Everyone seems to agree that, come May or whenever it is, this government is going to get in again. The polls say so. The journalists at Westminster have few doubts. Even the Tories admit ruefully that their time has not yet come: if, indeed, it ever does come. But the strange thing is this. Of all the people I know - friends, relations, acquaintances whether close or slight - not one of them intends to vote Labour at the election.

Some do not propose to vote at all. Others promise to support the Respect coalition, if there is a candidate available. Most are going for the Liberal Democrats, about half of them (I would estimate) in a switch from Labour. A few, most eccentric of all, say they will vote Conservative. But then, that is because they have always voted this way and, if they were prepared to put up with Mr John Major and then Mr William Hague, they see no reason to forsake Mr Michael Howard now.

This, I realise, is what the sociologists used scornfully to call anecdotal evidence, though what other kind of evidence there is I do not know. Clearly my circle is unrepresentative, containing as it does a preponderance of people involved in journalism, book-writing, academic life or the law. I also live in Islington. Accordingly I belong not to one but to two minorities about whom it is possible, in our society, to say absolutely anything at all without fear of retribution or even mild rebuke from the Race Relations Board: Islington dwellers, and the Welsh.

Islington is also known as the spiritual home of New Labour. Mainly, of course, this is journalistic packaging of a kind that has long been practised. Even so, Mr Tony Blair and Mrs Margaret Hodge used to live just round the corner; while Lord Falconer was lurking somewhere in the neighbourhood. My guess, by the way, is that Mr Chris Smith's successor as Labour candidate will manage to hang on to the seat at the expense of the Liberal Democrats, and that this would be so without the need to go in for the politics of the Fat Boy as set out in the Queen's Speech.

The Fat Boy, it may be remembered, was a character in The Pickwick Papers by Charles Dickens. His great object in life, in which, on the whole, he did not succeed, was to make our flesh creep. That is now the object of HM Government as well. Whether it will prove more successful than Dickens's character remains to be seen. I am reminded of a discussion on the National Executive in the 1970s. It was about the slogan to adopt for a coming election. To and fro went the debate.

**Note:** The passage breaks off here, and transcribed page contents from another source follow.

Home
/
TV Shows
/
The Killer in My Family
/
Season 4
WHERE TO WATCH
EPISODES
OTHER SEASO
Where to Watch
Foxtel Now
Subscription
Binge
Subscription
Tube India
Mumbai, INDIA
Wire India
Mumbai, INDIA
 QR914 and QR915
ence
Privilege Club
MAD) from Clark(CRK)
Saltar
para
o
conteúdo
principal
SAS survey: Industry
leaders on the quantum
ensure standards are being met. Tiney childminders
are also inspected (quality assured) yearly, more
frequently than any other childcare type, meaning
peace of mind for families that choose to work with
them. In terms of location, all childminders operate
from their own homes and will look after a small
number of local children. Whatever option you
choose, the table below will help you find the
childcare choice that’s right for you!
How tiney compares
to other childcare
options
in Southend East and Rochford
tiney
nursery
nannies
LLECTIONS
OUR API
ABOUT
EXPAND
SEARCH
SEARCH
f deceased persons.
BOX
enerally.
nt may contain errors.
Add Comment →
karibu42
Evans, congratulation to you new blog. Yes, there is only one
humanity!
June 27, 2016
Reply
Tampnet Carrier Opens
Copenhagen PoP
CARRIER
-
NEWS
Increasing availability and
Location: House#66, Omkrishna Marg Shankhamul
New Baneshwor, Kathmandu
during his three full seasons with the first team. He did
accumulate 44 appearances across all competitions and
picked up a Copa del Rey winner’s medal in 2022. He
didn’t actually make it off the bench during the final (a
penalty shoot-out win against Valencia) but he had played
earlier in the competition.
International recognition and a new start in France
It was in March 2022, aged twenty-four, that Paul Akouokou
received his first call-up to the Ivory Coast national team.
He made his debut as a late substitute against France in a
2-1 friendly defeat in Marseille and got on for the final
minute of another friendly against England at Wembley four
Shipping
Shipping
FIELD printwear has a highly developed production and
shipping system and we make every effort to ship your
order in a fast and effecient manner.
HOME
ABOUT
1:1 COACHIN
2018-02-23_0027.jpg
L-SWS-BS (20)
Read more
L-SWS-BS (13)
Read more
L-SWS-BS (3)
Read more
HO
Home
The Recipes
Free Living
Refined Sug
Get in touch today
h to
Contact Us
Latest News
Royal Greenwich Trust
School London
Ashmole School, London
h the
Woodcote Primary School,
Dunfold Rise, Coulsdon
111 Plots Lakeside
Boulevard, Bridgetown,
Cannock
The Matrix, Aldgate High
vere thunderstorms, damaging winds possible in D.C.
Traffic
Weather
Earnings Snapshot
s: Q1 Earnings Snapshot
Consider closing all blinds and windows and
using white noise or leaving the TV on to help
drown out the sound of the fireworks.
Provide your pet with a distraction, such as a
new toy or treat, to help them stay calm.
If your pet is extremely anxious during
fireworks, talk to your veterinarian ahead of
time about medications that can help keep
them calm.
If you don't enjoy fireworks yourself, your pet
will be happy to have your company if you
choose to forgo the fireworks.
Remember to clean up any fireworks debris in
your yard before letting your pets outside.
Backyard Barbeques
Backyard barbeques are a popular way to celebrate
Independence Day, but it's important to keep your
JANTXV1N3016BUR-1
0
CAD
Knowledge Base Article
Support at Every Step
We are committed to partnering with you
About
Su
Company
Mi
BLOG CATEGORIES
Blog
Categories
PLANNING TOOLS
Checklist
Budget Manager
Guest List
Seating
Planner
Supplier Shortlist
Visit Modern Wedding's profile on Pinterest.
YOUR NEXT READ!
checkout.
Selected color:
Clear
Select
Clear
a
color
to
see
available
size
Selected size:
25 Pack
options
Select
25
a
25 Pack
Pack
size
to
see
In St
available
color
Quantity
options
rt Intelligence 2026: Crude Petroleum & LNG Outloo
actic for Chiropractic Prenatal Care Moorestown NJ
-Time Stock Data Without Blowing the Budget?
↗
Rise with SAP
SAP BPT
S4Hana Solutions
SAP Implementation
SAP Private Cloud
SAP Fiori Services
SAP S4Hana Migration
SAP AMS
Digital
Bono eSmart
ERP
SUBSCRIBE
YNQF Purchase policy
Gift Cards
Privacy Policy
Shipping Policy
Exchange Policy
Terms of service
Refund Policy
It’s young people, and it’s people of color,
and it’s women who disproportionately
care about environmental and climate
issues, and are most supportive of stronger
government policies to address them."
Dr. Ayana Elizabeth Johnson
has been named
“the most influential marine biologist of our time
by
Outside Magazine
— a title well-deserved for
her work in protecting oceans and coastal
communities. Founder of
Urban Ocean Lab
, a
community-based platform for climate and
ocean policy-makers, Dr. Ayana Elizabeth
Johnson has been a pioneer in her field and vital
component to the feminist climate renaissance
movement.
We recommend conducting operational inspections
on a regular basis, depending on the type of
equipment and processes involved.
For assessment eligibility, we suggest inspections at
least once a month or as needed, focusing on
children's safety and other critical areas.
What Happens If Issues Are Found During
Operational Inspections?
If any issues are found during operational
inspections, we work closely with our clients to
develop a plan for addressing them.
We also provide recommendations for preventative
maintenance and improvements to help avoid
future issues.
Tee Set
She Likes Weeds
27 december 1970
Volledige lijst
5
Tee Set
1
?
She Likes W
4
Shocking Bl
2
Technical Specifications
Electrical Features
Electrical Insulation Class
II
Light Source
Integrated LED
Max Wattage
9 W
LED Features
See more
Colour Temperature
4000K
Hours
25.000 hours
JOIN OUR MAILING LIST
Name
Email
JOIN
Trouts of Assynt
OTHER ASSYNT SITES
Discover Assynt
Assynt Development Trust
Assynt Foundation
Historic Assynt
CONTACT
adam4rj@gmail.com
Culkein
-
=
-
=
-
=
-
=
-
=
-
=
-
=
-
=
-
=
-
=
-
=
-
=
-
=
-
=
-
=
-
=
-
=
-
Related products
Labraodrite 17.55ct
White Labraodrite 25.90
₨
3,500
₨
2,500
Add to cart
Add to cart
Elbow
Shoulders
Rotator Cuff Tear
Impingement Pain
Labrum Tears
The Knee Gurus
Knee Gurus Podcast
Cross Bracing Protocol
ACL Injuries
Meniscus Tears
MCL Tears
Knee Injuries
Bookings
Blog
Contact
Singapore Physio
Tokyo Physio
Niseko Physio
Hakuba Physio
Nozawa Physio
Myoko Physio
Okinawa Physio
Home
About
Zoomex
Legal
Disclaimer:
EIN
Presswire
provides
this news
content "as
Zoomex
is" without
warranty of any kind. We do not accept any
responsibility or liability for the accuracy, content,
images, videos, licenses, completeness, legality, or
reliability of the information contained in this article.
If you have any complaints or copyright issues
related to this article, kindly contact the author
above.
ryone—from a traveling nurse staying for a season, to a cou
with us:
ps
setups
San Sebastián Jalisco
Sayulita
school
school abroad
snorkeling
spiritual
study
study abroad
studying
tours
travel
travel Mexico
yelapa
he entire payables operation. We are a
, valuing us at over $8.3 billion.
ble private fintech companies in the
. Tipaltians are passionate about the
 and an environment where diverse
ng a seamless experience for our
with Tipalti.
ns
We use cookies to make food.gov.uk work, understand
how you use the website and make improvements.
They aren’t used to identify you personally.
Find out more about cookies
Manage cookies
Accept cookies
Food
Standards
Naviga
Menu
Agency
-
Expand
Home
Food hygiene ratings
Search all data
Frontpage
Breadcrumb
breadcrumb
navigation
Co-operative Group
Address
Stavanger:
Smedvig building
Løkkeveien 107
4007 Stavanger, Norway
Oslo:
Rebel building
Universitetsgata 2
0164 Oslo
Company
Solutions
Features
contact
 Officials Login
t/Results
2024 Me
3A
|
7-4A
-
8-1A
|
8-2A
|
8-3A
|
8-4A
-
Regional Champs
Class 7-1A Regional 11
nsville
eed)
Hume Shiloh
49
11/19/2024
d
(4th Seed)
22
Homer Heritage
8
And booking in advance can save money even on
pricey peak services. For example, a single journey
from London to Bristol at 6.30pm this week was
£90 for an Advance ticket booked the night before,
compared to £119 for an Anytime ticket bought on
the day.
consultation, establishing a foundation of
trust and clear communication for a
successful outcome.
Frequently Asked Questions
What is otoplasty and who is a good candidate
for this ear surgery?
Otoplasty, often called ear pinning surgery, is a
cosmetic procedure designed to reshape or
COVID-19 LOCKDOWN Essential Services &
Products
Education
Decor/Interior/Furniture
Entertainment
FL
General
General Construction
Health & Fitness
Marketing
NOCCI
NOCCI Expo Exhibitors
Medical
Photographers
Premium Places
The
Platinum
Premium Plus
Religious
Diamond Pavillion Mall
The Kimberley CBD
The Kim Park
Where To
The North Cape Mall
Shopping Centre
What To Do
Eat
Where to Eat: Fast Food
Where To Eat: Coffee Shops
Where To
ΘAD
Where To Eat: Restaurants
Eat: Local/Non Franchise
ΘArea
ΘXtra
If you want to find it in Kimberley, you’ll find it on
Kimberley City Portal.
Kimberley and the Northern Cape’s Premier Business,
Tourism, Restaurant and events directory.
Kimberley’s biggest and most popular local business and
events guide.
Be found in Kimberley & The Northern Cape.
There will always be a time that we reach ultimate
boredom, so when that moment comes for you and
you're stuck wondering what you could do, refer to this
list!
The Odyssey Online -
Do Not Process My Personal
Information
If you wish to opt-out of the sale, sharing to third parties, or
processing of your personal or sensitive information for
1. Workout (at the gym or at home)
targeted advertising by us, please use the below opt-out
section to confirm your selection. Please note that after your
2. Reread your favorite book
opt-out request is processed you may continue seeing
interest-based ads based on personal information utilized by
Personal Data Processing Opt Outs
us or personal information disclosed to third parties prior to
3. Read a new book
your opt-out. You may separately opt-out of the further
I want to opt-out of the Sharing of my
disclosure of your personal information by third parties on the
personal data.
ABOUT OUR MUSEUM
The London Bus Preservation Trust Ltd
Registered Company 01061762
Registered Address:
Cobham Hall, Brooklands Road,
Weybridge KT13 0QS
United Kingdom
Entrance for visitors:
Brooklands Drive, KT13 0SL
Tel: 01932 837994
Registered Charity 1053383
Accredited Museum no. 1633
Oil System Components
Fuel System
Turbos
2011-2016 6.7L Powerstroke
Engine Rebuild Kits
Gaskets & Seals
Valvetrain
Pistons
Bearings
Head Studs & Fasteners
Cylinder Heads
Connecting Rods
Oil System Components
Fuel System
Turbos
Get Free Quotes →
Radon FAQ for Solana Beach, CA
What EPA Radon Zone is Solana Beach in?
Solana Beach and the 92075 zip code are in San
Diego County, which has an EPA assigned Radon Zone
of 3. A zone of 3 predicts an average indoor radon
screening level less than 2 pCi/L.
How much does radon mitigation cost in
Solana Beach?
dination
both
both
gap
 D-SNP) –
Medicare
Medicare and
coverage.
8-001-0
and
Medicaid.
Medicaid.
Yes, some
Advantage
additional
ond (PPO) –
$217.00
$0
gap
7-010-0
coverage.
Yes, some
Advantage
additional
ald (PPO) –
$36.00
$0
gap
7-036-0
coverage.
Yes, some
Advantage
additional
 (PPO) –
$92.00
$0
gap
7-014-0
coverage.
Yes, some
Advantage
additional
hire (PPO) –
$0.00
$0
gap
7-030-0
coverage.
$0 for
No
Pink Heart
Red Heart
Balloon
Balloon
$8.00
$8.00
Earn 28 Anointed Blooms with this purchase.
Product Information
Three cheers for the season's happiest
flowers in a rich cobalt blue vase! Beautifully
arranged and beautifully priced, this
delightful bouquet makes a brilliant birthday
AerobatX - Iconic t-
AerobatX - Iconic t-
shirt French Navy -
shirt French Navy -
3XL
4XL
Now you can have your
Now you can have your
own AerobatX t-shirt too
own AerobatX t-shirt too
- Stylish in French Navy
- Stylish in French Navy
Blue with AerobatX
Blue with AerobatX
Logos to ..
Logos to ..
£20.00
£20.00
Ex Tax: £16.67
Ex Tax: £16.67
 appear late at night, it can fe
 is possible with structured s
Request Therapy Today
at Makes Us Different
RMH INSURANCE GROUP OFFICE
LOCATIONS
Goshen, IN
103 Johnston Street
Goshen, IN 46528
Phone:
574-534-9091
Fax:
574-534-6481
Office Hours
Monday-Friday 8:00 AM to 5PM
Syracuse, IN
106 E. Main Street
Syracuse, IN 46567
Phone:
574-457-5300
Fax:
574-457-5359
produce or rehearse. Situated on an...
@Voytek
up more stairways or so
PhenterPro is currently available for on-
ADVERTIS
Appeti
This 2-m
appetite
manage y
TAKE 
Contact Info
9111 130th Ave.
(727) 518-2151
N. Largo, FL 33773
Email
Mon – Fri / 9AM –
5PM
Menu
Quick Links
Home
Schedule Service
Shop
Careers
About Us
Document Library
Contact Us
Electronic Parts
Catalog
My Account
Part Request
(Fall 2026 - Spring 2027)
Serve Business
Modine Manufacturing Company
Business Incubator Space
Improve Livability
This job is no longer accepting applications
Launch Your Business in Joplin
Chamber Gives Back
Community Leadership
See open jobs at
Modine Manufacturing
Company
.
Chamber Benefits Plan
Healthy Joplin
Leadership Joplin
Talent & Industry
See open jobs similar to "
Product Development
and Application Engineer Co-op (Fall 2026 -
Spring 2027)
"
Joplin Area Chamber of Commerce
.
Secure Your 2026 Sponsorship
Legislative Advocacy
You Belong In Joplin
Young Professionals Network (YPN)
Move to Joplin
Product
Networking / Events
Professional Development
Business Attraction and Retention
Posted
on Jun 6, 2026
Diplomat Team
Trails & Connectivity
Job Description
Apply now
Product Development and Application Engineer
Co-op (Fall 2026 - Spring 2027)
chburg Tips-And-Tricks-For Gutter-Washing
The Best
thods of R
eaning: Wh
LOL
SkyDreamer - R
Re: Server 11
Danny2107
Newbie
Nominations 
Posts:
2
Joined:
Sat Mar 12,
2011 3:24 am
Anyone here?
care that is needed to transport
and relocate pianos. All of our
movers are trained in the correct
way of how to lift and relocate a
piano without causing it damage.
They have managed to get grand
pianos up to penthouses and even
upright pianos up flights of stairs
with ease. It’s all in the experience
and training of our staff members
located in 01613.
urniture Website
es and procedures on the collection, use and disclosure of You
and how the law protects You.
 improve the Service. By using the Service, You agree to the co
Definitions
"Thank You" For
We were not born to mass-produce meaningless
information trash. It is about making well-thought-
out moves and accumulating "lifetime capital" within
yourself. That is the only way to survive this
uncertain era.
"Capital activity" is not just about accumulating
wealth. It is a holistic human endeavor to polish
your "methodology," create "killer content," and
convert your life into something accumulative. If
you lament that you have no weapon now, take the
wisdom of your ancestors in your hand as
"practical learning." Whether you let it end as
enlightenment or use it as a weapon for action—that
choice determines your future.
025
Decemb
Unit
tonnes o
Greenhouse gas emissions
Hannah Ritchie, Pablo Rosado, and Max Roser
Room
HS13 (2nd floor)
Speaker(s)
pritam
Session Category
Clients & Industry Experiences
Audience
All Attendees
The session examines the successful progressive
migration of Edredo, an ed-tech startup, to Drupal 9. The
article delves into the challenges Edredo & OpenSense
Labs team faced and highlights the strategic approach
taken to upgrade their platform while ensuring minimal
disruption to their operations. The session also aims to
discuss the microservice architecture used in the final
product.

Eventually an elderly trade unionist, tired of it all and anxious to get off to the pub, suggested: "Why don't we try 'Vote Labour or else your balls will drop off.'?" This is the approach now being adopted by Mr Blair and Mr David Blunkett: the only minister in history to invoke the full majesty of the law to prove that he was an adulterer.

It is worth listing some of the measures which Mr Blunkett is promising: the Identity Cards Bill; the Serious Organised Crime and Police Bill, which establishes the "British FBI"; the Drugs Bill, which allows the police to test people for drugs when arrested; the Management of Offenders Bill, which merges the prison and probation services; the Youth Justice Bill, which extends electronic tagging; the Counter-Terrorism Bill, which allows trial without a jury; the Criminal Defence Service Bill, which cuts legal aid; and, scandalously, the Judicial Pensions Bill, which gives judges' pensions a protection unavailable to the rest of us. Mr Blunkett also claims a power to lock people up merely because they have a disposition to terrorism, a device that last flourished under the Third Reich.

Mr Peter Hain, who could be described as either tactless or irrepressible, according to choice, has said that life is safer under Labour. For this he has been rebuked by No 10. But that is the impression which the Queen's Speech is intended to create. Drug addicts, drunken youths, illegal immigrants, bogus - they are invariably bogus - asylum seekers, terrorists: they are all the same, we are all menaced by them, and only New Labour can protect us from them.

It does not matter that most (though not all) of these measures will fall at the first or second fence or fail to reach the starting gate at all. Mr Charles Kennedy has, we are told, been "wrong-footed". I, for one, fail to see why. On Tuesday afternoon he made a calm, lengthy and rational speech, promising to oppose blatantly authoritarian wheezes but admitting that he had been mistaken in opposing anti-social behaviour orders. If that is to be wrong-footed, one can only conclude that No 10 is too easily impressed by the damage which it imagines it can inflict on its opponents.

Mr Kennedy is, however, a subsidiary target. The principal punchbag is Mr Howard. The focus-group wisdom, for what it is worth, shows apparently that law-and-order is still a Tory issue, virtually the only one the party has left. Hence what is fashionably termed triangulation and I prefer to call a Dutch auction on crime and punishment. There were hints of Labour's new line from the moment Mr Howard became leader. He was, as we know, a famously stern, even repressive Home Secretary, known for removing prisoners' budgerigars or potted plants.

But Mr Blair never criticised him adversely on these grounds; never chose to remind his audience of this slice of Mr Howard's past. Instead he constantly brought up, as he still does, the rise in the jobless when he was Employment Secretary and, less often, his connection with the poll tax. It was as if any mention of his stint at the Home Office would remind the voters of what a sound chap he was. And Mr Blair had his own Michael Howard, in the form first of Mr Jack Straw and then of Mr Blunkett.

It was Benjamin Disraeli who accused Sir Robert Peel of catching the Whigs bathing and walking away with their clothes. The metaphor is often applied to Disraeli himself, with some justification. Mr Blair was stealing Tory clothes long before Mr George Bush's war on terror. It has been going on for a long time now, and for that reason people are wise to the tactics; or, if not, they ought to be.

There is something else. We have been accustomed to terrorism for even longer, since the early 1970s in fact. Successive governments perhaps wisely minimised its dangers, not least because of the tenderness of the United States towards the more extreme manifestations of Irish nationalism. It was, after all, Roy Jenkins who was responsible the Prevention of Terrorism Act. If Mr Blair wants to make our flesh creep, he may have to try something else.